Stored items:
-------------------------

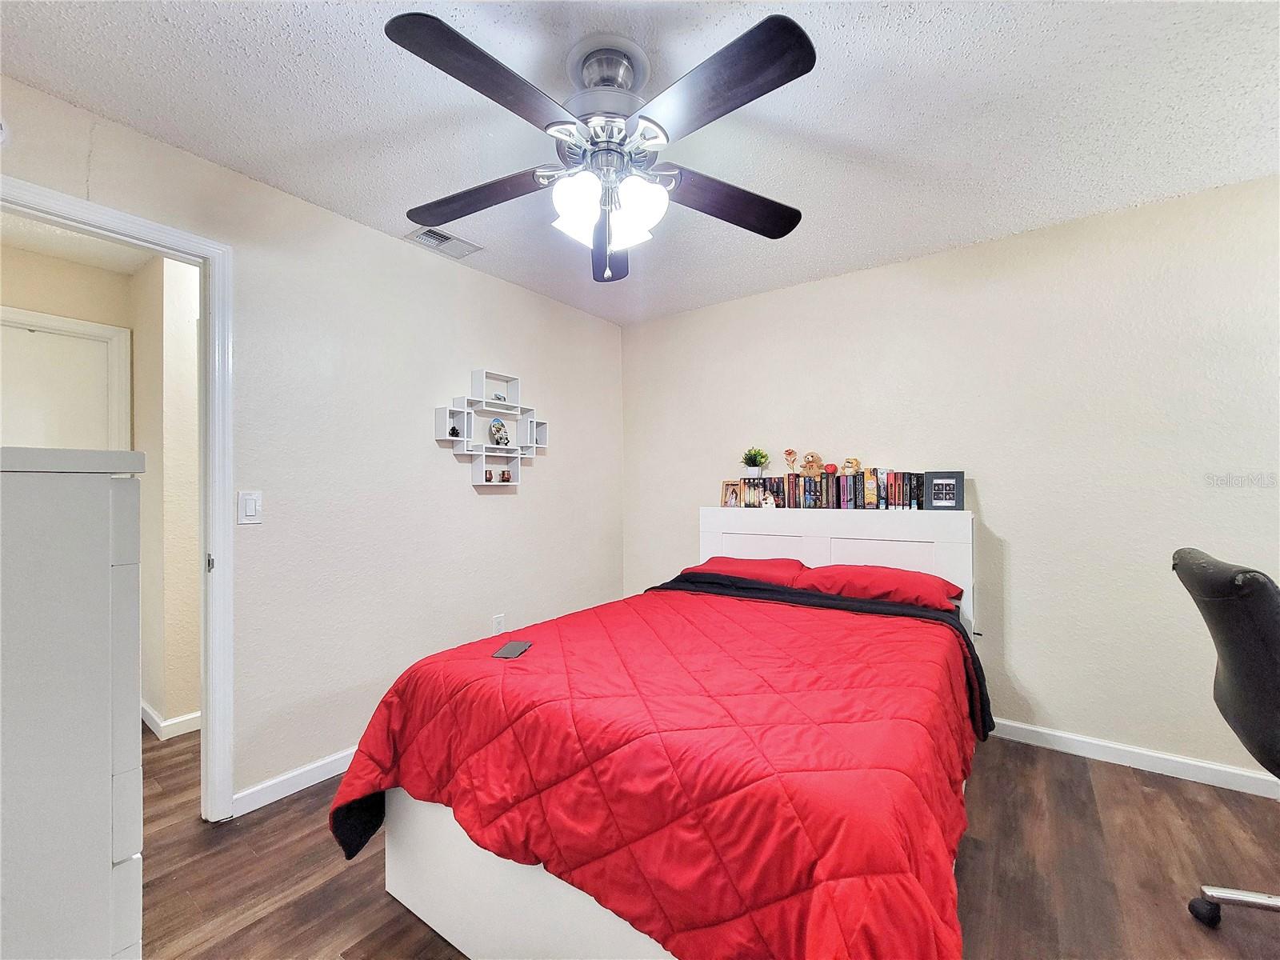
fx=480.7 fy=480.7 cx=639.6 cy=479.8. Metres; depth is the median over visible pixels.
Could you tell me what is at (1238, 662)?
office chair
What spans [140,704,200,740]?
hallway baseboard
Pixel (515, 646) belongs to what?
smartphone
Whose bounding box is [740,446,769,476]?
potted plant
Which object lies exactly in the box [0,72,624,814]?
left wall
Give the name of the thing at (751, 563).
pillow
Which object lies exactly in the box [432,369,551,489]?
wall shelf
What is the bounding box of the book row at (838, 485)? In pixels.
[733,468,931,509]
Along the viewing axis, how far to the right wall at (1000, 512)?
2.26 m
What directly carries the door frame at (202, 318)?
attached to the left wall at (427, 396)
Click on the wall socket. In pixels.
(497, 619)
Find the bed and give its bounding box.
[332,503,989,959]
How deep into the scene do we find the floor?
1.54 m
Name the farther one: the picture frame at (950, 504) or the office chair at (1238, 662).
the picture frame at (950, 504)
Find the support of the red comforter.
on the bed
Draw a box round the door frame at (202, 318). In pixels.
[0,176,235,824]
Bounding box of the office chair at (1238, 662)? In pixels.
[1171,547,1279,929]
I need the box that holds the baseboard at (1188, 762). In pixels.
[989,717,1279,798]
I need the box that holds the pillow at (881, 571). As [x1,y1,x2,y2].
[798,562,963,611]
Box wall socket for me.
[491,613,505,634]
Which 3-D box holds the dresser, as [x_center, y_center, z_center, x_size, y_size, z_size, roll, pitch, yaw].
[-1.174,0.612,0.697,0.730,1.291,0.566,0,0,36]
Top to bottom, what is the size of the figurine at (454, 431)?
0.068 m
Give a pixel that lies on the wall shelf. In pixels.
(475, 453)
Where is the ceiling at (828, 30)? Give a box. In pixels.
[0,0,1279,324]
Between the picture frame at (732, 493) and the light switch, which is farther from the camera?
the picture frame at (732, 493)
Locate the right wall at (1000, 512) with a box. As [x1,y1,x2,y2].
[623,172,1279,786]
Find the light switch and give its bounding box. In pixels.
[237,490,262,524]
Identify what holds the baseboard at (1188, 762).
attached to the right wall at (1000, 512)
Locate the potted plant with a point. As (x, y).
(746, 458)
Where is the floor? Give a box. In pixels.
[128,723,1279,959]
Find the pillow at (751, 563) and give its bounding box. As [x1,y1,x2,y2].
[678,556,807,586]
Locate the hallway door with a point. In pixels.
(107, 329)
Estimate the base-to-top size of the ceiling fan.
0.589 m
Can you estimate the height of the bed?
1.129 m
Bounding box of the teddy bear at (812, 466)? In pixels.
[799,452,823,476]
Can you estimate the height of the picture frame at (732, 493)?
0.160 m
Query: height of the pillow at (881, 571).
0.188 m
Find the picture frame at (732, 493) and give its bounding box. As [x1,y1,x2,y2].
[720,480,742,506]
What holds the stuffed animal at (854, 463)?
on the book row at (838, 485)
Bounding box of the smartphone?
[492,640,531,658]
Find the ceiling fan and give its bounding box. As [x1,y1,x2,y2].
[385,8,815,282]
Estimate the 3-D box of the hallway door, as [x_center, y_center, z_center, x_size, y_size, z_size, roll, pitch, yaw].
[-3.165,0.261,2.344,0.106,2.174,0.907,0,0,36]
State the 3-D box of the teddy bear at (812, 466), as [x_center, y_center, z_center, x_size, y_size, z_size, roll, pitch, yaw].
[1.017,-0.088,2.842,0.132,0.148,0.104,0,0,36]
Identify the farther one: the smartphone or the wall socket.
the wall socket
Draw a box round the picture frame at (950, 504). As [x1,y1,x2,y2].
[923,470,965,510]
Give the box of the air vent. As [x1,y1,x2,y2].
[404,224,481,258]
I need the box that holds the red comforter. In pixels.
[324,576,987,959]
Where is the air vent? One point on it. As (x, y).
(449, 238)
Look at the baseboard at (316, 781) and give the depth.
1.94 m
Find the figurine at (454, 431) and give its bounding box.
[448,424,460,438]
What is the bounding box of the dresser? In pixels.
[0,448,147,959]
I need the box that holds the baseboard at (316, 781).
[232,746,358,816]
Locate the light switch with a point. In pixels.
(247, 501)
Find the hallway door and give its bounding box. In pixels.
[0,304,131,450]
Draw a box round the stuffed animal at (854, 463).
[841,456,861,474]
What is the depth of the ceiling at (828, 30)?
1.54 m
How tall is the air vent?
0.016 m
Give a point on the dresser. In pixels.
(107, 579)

-------------------------

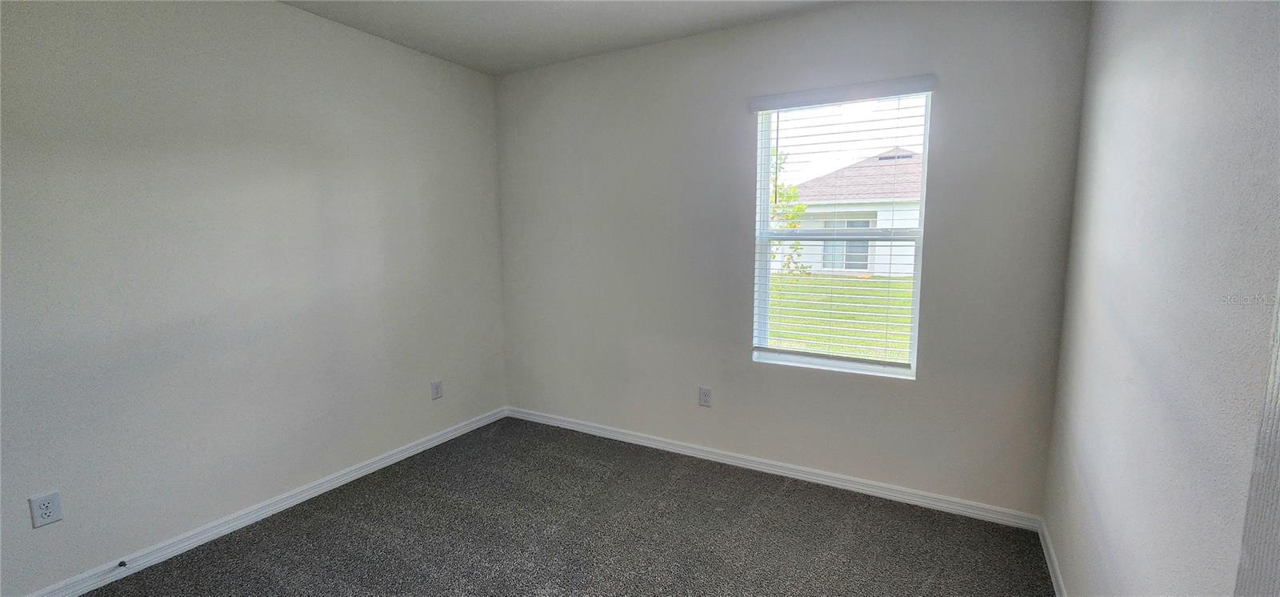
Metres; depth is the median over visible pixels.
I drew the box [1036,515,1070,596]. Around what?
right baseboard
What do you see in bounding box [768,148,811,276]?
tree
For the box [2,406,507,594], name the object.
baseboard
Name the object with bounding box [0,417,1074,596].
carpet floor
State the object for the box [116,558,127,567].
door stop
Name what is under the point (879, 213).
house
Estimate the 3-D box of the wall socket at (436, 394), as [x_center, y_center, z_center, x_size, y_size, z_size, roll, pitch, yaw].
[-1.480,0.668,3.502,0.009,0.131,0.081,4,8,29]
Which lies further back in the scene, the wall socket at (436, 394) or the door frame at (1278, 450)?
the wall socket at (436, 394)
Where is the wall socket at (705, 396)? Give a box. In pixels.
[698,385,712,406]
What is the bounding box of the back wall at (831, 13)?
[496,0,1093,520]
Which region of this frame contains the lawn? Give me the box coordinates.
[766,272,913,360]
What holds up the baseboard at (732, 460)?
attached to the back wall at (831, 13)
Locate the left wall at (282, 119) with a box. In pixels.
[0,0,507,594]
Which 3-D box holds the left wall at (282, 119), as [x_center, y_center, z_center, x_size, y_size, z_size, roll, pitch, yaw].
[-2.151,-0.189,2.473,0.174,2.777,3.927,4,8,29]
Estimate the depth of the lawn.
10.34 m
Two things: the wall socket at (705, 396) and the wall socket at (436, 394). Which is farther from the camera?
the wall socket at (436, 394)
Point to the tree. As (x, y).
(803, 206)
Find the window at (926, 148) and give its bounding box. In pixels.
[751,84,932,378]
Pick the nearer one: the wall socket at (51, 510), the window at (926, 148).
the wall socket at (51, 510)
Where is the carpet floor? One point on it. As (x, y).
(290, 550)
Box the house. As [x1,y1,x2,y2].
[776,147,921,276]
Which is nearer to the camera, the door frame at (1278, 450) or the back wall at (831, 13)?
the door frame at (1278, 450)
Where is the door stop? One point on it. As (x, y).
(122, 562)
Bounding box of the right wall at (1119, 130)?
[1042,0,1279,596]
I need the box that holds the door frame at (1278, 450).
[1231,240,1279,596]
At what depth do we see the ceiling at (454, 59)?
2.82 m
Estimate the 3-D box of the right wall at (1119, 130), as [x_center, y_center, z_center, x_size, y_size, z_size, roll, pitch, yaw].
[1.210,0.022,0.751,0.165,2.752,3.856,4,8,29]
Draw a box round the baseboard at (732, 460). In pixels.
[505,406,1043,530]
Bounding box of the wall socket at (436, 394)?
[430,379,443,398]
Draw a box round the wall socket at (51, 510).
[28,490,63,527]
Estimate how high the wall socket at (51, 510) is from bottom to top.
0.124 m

-------------------------

Requirement:
The answer should consist of every line above in which "over" appears.

Task result:
fx=480.7 fy=480.7 cx=639.6 cy=479.8. Metres; depth is the median over visible pixels.
Metres; depth is the median over visible pixels.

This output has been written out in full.